No Proselytism: Pope Francis Speaks up Against Religious Conversion in Morocco
Pope Francis (Photo Credits: PTI)

Toronto, April 2: Pope Francis during his visit to the North African country of Morocco, spoke to his followers against proselytising. The Roman Catholic pontiff addressed his followers from Rabat's cathedral on his second day in the Moroccan capital, and said trying to convert people to one's own belief "always leads to an impasse".

This is the first papal visit to Morocco since 1985 and the country has a tiny Catholic population of 23,000. “Christians are a small minority in this country. Yet, to my mind, this is not a problem, even though I realise that at times it can be difficult for some of you,” Pope Francis said.

Conservative Catholics have criticised Pope Francis’ position against aggressive recruiting of potential converts. He reiterated his stand in Rabat saying, “The Church grows not through proselytism but by attraction,” Pope Francis said to applause.

“This means, dear friends, that our mission as baptised persons, priests and consecrated men and women, is not really determined by the number or size of spaces that we occupy, but rather by our capacity to generate change and to awaken wonder and compassion,” he said.

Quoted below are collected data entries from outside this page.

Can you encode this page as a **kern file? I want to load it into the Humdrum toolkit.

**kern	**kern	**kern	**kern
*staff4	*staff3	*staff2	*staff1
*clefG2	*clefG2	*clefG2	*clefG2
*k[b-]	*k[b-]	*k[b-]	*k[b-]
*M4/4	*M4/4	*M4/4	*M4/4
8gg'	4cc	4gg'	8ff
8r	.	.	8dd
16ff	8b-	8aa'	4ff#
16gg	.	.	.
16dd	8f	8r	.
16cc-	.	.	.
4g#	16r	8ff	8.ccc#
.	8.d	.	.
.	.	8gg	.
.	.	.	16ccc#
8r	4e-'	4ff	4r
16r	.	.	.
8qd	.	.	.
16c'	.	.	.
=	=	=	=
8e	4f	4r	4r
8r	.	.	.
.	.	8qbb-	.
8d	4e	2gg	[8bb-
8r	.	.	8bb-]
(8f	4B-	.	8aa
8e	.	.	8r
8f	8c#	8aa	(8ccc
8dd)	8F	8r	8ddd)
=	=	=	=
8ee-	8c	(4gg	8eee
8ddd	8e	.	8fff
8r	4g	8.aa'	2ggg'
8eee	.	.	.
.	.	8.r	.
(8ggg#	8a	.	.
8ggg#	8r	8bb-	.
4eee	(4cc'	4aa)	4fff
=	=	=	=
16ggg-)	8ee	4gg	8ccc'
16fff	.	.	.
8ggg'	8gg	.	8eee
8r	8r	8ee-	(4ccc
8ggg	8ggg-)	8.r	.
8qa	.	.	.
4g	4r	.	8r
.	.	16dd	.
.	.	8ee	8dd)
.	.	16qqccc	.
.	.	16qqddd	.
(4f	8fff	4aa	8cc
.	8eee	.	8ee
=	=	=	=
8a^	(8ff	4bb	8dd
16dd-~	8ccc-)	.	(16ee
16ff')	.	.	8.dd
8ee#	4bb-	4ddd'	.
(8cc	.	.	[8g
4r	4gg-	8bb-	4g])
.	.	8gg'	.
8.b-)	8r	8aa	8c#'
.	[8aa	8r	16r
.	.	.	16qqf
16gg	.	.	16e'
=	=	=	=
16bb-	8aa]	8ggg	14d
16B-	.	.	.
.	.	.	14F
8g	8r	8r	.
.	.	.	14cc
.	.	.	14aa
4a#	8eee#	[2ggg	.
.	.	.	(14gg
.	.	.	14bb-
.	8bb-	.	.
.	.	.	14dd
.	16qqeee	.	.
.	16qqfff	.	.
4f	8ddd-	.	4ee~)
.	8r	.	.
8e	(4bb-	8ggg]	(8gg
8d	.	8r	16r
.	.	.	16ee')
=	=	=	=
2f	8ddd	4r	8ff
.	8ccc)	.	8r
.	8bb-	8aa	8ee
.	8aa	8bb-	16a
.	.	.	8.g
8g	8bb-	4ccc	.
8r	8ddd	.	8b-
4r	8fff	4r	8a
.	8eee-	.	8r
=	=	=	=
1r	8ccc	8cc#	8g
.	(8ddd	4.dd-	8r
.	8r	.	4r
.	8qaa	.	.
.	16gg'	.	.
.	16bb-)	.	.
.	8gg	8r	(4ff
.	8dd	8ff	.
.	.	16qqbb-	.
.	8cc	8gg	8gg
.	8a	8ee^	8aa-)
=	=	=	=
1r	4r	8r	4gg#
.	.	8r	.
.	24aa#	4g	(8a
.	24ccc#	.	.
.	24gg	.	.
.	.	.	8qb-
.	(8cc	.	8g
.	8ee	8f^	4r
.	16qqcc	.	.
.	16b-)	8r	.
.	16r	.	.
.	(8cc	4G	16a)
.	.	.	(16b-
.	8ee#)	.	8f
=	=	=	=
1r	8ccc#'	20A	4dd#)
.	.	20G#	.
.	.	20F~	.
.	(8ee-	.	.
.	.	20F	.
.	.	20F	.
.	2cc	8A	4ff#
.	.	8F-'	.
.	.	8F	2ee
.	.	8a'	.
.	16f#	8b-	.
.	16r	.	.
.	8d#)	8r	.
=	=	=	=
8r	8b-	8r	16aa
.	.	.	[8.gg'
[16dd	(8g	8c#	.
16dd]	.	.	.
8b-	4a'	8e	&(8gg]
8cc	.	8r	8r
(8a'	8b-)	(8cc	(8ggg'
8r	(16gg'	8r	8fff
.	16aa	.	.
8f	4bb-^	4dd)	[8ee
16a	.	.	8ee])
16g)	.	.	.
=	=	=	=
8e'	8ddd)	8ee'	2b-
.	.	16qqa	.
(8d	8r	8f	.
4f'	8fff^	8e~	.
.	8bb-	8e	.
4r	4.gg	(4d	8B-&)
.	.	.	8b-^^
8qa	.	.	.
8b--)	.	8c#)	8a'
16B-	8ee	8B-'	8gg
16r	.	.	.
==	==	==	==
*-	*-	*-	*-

Morocco has a majority Muslim population but it is also home to Christians and Jews. Morocco’s King Mohammed VI espouses a form of Islam that promotes inter-religious dialogue and rejects violence in god’s name. But the country does not recognise Muslim Moroccan converts to Christianity, and proselytising is punishable by up to three years in prison.

Pope Francis praised the monarch for providing “sound training to combat all forms of extremism, which so often lead to violence and terrorism, and which, in any event, constitute an offence against religion and against God himself”. Read: Pope Francis Allows Worshippers Kiss His Papal Ring After Viral Video Controversy

The Pope’s visit was also marked by Jewish leaders joining Christian representatives in the front row at two events presided over by the Pope and Morocco’s King on interfaith dialogue.